The following are some areas to consider in keeping your BCP processes relevant.

  • Chop down the emergency notification "call tree": Maintaining lists of employee phone numbers takes way too long to contact everyone. People forget their lists and mobile phone channels are jammed in a disaster. Instead, just get the HR department to keep a current list of employees by the emergency exit door. If the fire wardens can grab an accurate list of all employees to take to your evacuation assembly point, a company can figure out who's missing. Co-workers will have numbers for the missing ones in their mobile phones.
    Many companies have automated this process with emergency notification systems (ENS), but none of the big providers--RapidReach, 3N, MessageOne, MIR3, EnvoyWorldWide--has a switch in Asia yet, so all calls are routed through North America or Europe, therefore making companies spend more on their BCP.
  • Training: Train the company's BCM team, HR department, security guards, auditors and anyone else who's interested in first aid, damage assessment, emergency management (mitigation, preparedness, response, recovery), crisis intervention (para-counseling and peer support), security screening (objects and people) or crisis communication (speaking to the press). Those are areas that are important for organizational resilience, but are often overlooked, under-trained or assumed to be public-sector responsibilities.
    The return on investment (ROI) on competent, relevant training is high: employees learn new skills they can use immediately, making the organization more resilient.
  • Use the recovery facility: After building one, a company should not let it grow cobwebs.
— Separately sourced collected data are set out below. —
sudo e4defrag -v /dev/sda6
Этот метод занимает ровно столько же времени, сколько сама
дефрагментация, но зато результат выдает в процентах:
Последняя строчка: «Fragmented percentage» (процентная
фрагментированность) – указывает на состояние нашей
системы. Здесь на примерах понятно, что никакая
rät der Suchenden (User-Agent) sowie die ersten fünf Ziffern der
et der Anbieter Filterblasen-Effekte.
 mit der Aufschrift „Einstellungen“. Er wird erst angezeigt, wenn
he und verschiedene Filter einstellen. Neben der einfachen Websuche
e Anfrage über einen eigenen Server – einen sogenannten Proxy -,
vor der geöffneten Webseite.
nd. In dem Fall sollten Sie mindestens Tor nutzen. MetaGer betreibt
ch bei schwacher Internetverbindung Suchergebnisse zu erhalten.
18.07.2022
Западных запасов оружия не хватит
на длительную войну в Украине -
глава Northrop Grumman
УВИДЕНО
Crank it up, send some people to work there. When the influenza panic started last month, one prominent Singapore company split its employees--including executives--between its Raffles Place office and its remote recovery site.
    Sticking the boss at a recovery site out in the boonies for a few days, using an ancient PC and eating expired instant noodles out of a cupboard, will make it abundantly clear that a company has underspent, not overspent, on BCM facilities.
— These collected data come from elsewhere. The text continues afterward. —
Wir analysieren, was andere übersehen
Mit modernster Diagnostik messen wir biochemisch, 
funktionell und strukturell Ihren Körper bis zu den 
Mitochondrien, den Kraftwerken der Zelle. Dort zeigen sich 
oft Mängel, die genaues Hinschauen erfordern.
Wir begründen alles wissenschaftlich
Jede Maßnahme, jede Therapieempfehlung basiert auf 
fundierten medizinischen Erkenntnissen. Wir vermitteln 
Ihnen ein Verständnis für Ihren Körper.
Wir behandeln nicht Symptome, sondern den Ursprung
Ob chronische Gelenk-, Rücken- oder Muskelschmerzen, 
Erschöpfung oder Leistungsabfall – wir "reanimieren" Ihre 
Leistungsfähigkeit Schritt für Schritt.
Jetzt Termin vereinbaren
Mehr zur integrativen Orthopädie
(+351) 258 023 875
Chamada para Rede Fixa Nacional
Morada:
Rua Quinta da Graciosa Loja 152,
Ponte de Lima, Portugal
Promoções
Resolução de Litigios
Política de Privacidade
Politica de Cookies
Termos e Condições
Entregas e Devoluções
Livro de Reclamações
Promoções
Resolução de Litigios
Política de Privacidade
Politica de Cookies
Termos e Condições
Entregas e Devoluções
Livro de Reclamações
    A radical idea: can a company turn its backup site into a full-time office, permanently splitting employees? The ROI on the backup site would skyrocket instantly.
  • Test first, plan later: There's nothing like the embarrassment that follows an inept performance in a simulated disaster exercise to answer that burning question, "Do we really need a BCP?"
    Before the entire BCM program is eliminated, the BCM professional should suggest a tabletop meeting for a Friday afternoon. Find a scenario that everyone agrees is plausible: power outage is always good, infectious disease is certainly plausible these days. Also, a couple of employees can play roles such as grief-stricken next-of-kin and rude reporters.
    A copy of the BCP should be placed on the table so anyone can refer to it. If the scenario is a power outage, turn out the lights and turn off the aircon. It will be very unlikely anyone who participates will suggest cutting the BCM budget after that.

Nathaniel Forbes is the director of Forbes Calamity Prevention in Singapore, and is a member of the Business Continuity Institute (MBCI) and the International Association of Emergency Managers (IAEM). He is also a ZDNet Asia blogger.